St Lucia's nurses anxious over health care sector uncertainty
Nurses Association President Alicia Baptiste
St Lucia Nurses Association President Alicia Baptiste shot down reports that nurses were asked to resign and then reapply for employment at the Owen King European Union Hospital as “just talk”.
That said, nurses on the island do have concerns as the government gets set to roll out its plan for the country’s health sector.

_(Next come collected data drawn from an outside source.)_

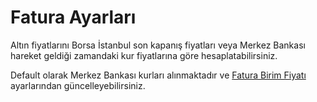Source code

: # Fatura Ayarları

Altın fiyatlarını Borsa İstanbul son kapanış fiyatları veya Merkez Bankası hareket geldiği zamandaki kur fiyatlarına göre hesaplatabilirsiniz.

Default olarak Merkez Bankası kurları alınmaktadır ve [Fatura Birim Fiyatı](ayarlar.md) ayarlarından güncelleyebilirsiniz.
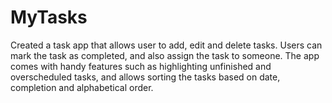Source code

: # MyTasks

Created a task app that allows user to add, edit and delete tasks.
Users can mark the task as completed, and also assign the task to someone.
The app comes with handy features such as highlighting unfinished and overscheduled tasks, and allows sorting the tasks based on date, completion and alphabetical order.
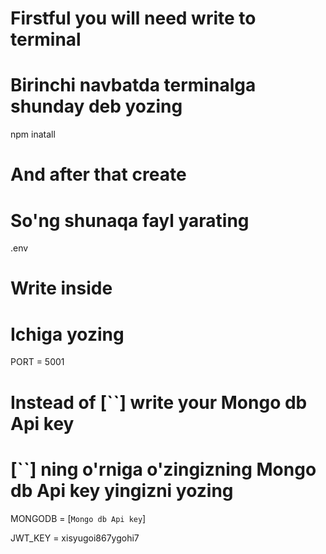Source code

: # Firstful you will need write to terminal
# Birinchi navbatda terminalga shunday deb yozing

npm inatall

# And after that create
# So'ng shunaqa fayl yarating

.env

# Write inside
# Ichiga yozing

PORT = 5001

# Instead of [``] write your Mongo db Api key
# [``] ning o'rniga o'zingizning Mongo db Api key yingizni yozing

MONGODB = [`Mongo db Api key`]

JWT_KEY = xisyugoi867ygohi7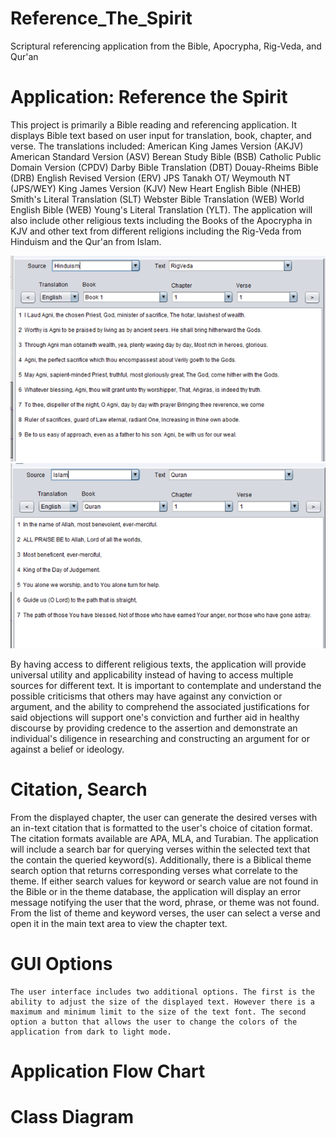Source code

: # Reference_The_Spirit
Scriptural referencing application from the Bible, Apocrypha, Rig-Veda, and Qur'an

# Application: Reference the Spirit
This project is primarily a Bible reading and referencing application. It displays Bible text based on user input for translation, book, chapter, and verse. 
The translations included:
	American King James Version (AKJV)
	American Standard Version (ASV)
	Berean Study Bible (BSB)
	Catholic Public Domain Version (CPDV)
	Darby Bible Translation (DBT)
	Douay-Rheims Bible (DRB)
	English Revised Version (ERV)
	JPS Tanakh OT/ Weymouth NT (JPS/WEY)
	King James Version (KJV)
	New Heart English Bible (NHEB)
	Smith's Literal Translation (SLT)
	Webster Bible Translation (WEB)
	World English Bible (WEB)
	Young's Literal Translation (YLT). 
The application will also include other religious texts including the Books of the Apocrypha in KJV and other text from different religions including the Rig-Veda from Hinduism and the Qur'an from Islam. 

<img src="/images/ScreenShots/rigveda.png" alt="Alt text" title="Hinduism: Rig-Veda">
<img src="/images/ScreenShots/quran.png" alt="Alt text" title="Qur'an">

By having access to different religious texts, the application will provide universal utility and applicability instead of having to access multiple sources for different text. It is important to contemplate and understand the possible criticisms that others may have against any conviction or argument, and the ability to comprehend the associated justifications for said objections will support one's conviction and further aid in healthy discourse by providing credence to the assertion and demonstrate an individual's diligence in researching and constructing an argument for or against a belief or ideology. 
# Citation, Search
From the displayed chapter, the user can generate the desired verses with an in-text citation that is formatted to the user's choice of citation format. The citation formats available are APA, MLA, and Turabian. The application will include a search bar for querying verses within the selected text that the contain the queried keyword(s). Additionally, there is a Biblical theme search option that returns corresponding verses what correlate to the theme. If either search values for keyword or search value are not found in the Bible or in the theme database, the application will display an error message notifying the user that the word, phrase, or theme was not found. From the list of theme and keyword verses, the user can select a verse and open it in the main text area to view the chapter text. 
# GUI Options
	The user interface includes two additional options. The first is the ability to adjust the size of the displayed text. However there is a maximum and minimum limit to the size of the text font. The second option a button that allows the user to change the colors of the application from dark to light mode.
	
# Application Flow Chart

# Class Diagram
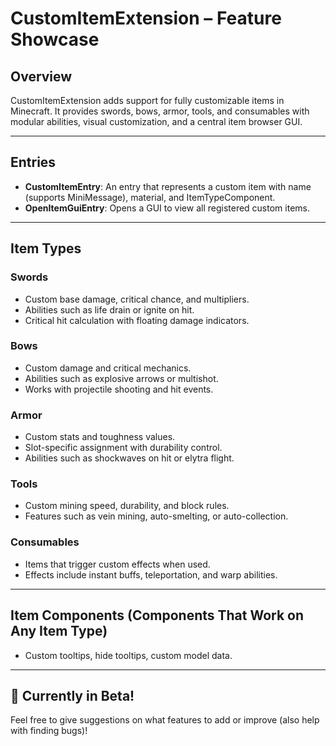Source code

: # CustomItemExtension – Feature Showcase

## Overview
CustomItemExtension adds support for fully customizable items in Minecraft.
It provides swords, bows, armor, tools, and consumables with modular abilities, visual customization, and a central item browser GUI.

---

## Entries
* **CustomItemEntry**: An entry that represents a custom item with name (supports MiniMessage), material, and ItemTypeComponent.
* **OpenItemGuiEntry**: Opens a GUI to view all registered custom items.

---

## Item Types

### Swords
* Custom base damage, critical chance, and multipliers.
* Abilities such as life drain or ignite on hit.
* Critical hit calculation with floating damage indicators.

### Bows
* Custom damage and critical mechanics.
* Abilities such as explosive arrows or multishot.
* Works with projectile shooting and hit events.

### Armor
* Custom stats and toughness values.
* Slot-specific assignment with durability control.
* Abilities such as shockwaves on hit or elytra flight.

### Tools
* Custom mining speed, durability, and block rules.
* Features such as vein mining, auto-smelting, or auto-collection.

### Consumables
* Items that trigger custom effects when used.
* Effects include instant buffs, teleportation, and warp abilities.

---

## Item Components (Components That Work on Any Item Type)
* Custom tooltips, hide tooltips, custom model data.

---

## 🚧 Currently in Beta!
Feel free to give suggestions on what features to add or improve (also help with finding bugs)!
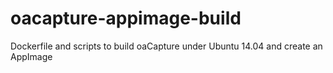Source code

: # oacapture-appimage-build
Dockerfile and scripts to build oaCapture under Ubuntu 14.04 and create an AppImage
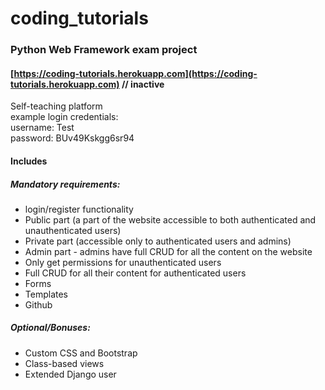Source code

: # coding_tutorials
### Python Web Framework exam project

#### [https://coding-tutorials.herokuapp.com](https://coding-tutorials.herokuapp.com) // inactive

Self-teaching platform <br>
example login credentials: <br>
username: Test <br>
password: BUv49Kskgg6sr94

#### Includes

##### Mandatory requirements:

- login/register functionality
- Public part (a part of the website accessible to both authenticated and unauthenticated users)
- Private part (accessible only to authenticated users and admins)
- Admin part - admins have full CRUD for all the content on the website
- Only get permissions for unauthenticated users
- Full CRUD for all their content for authenticated users
- Forms
- Templates
- Github

##### Optional/Bonuses:

- Custom CSS and Bootstrap
- Class-based views
- Extended Django user
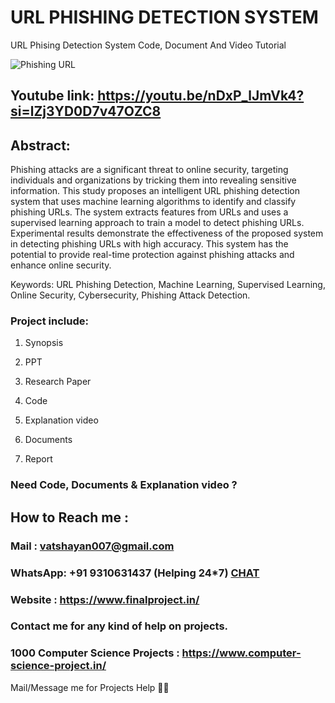 # URL PHISHING DETECTION SYSTEM
URL Phising Detection System Code, Document And Video Tutorial

![Phishing URL](https://github.com/user-attachments/assets/e5ddcf39-2d33-431f-ad53-95573810769f)

## Youtube link: https://youtu.be/nDxP_lJmVk4?si=lZj3YD0D7v47OZC8

## Abstract:
Phishing attacks are a significant threat to online security, targeting individuals and organizations by tricking them into revealing sensitive information. This study proposes an intelligent URL phishing detection system that uses machine learning algorithms to identify and classify phishing URLs. The system extracts features from URLs and uses a supervised learning approach to train a model to detect phishing URLs. Experimental results demonstrate the effectiveness of the proposed system in detecting phishing URLs with high accuracy. This system has the potential to provide real-time protection against phishing attacks and enhance online security.

Keywords: URL Phishing Detection, Machine Learning, Supervised Learning, Online Security, Cybersecurity, Phishing Attack Detection.

### Project include: 

1. Synopsis

2. PPT

3. Research Paper


4. Code

5. Explanation video

6. Documents

7. Report


### Need Code, Documents & Explanation video ? 

## How to Reach me :

### Mail : vatshayan007@gmail.com 

### WhatsApp: +91 9310631437 (Helping 24*7) **[CHAT](https://wa.me/message/CHWN2AHCPMAZK1)** 

### Website : https://www.finalproject.in/

### Contact me for any kind of help on projects.
### 1000 Computer Science Projects : https://www.computer-science-project.in/


Mail/Message me for Projects Help 🙏🏻
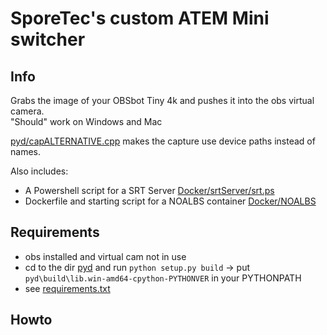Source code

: # SporeTec's custom ATEM Mini switcher
## Info
Grabs the image of your OBSbot Tiny 4k and pushes it into the obs virtual camera.  
"Should" work on Windows and Mac

[pyd/capALTERNATIVE.cpp](pyd/capALTERNATIVE.cpp) makes the capture use device paths instead of names.

Also includes:
* A Powershell script for a SRT Server [Docker/srtServer/srt.ps](Docker/srtServer/srt.ps)
* Dockerfile and starting script for a NOALBS container [Docker/NOALBS](Docker/NOALBS)


## Requirements
* obs installed and virtual cam not in use
* cd to the dir [pyd](pyd) and run `python setup.py build` -> put `pyd\build\lib.win-amd64-cpython-PYTHONVER` in your PYTHONPATH
* see [requirements.txt](requirements.txt)

## Howto
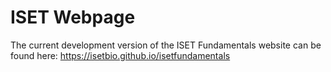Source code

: # ISET Webpage

The current development version of the ISET Fundamentals website can be found here:
https://isetbio.github.io/isetfundamentals
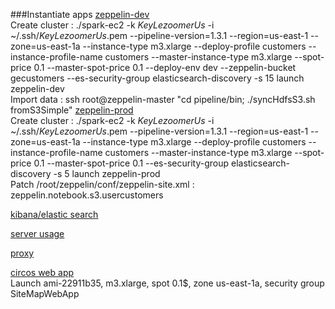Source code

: ###Instantiate apps
  [zeppelin-dev](https://devzeppelin.gadatalab.com)  
    Create cluster : ./spark-ec2 -k *KeyLezoomerUs* -i ~/.ssh/*KeyLezoomerUs*.pem --pipeline-version=1.3.1 --region=us-east-1 --zone=us-east-1a --instance-type m3.xlarge --deploy-profile customers --instance-profile-name customers --master-instance-type m3.xlarge --spot-price 0.1 --master-spot-price 0.1 --deploy-env dev --zeppelin-bucket gecustomers --es-security-group elasticsearch-discovery -s 15 launch zeppelin-dev  
    Import data : ssh root@zeppelin-master "cd pipeline/bin; ./syncHdfsS3.sh fromS3Simple"
  [zeppelin-prod](https://zeppelin.gadatalab.com)  
    Create cluster : ./spark-ec2 -k *KeyLezoomerUs* -i ~/.ssh/*KeyLezoomerUs*.pem --pipeline-version=1.3.1 --region=us-east-1 --zone=us-east-1a --instance-type m3.xlarge --deploy-profile customers --instance-profile-name customers --master-instance-type m3.xlarge --spot-price 0.1 --master-spot-price 0.1 --es-security-group elasticsearch-discovery -s 5 launch zeppelin-prod  
    Patch /root/zeppelin/conf/zeppelin-site.xml : <name>zeppelin.notebook.s3.user</name><value>customers</value>
    
  [kibana/elastic search](https://kibana.gadatalab.com)  
    
  [server usage](https://serverusage.gadatalab.com)  
    
  [proxy](https://*.gadatalab.com)  
    
  [circos web app](https://circos.gadatalab.com)  
    Launch ami-22911b35, m3.xlarge, spot 0.1$, zone us-east-1a, security group SiteMapWebApp
    
  
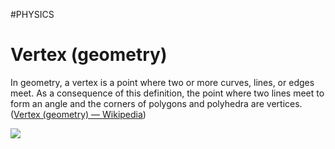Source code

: #PHYSICS

# Vertex (geometry)

 In geometry, a vertex is a point where two or more curves, lines, or edges meet. As a consequence of this definition, the point where two lines meet to form an angle and the corners of polygons and polyhedra are vertices. ([Vertex (geometry) — Wikipedia](https://en.wikipedia.org/wiki/Vertex_(computer_graphics)))

![](https://miro.medium.com/v2/resize:fit:960/1*pGQbzjDGmB-t6OfZi58hbw.png)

These reports have been circulating for weeks now, purportedly to have emanated from government. However, no one could pinpoint exactly its source within government. The reports have been circulating among nurses and within healthcare facilities islandwide, reaching the desk of Loop News from the mouth of an employee of Victoria Hospital.
When asked whether she has heard the reports and what her take on them is Baptiste said “that’s all talk. I don’t know, we have not been told that so we cannot divulge this information. We have been seeking information but information has not been forthcoming.”
Baptiste was one of several professionals within the health care system demanding that government provide information relating to the sector and on issues pertaining to nurses in particular.
Noting that her association represents about 400 workers at St. Jude Hospital, Victoria Hospital and the Owen King European Union Hospital, Baptiste said they have an obligation to provide its members with information pertaining to their future within the healthcare system, information it does not have at this time.
“In the absence of information, there is room for speculation which makes our members very anxious and rightfully so. As important stakeholders in health care, we need to be part of the process and we call on the powers that be to realize that the nurses are the backbone of healthcare and so our members need to know what is going on,” Baptiste said.
Nurses, Baptiste said, have many concerns, one of which has to do with their pensions. She wants Prime Minister Allen Chastanet to put in writing what he said about nurses’ pensions being preserved.
“We as nurses have been taught that documentation is key and if we have no documentation we cannot sell that to our members,” she said.
Baptiste also wants to know what happens to the payments made to the National Insurance Corporation (NIC) by nurses from 2003 onwards if they were to resign and reapply for work at the OKEU, which currently is the talk making the rounds at the hospitals.
“So even though the pension rights of a few are maintained, what happens to the majority of our nurses who pay NIC? So as an association we are very concerned and you can understand that our nurses at this present time are very anxious,” Baptiste said.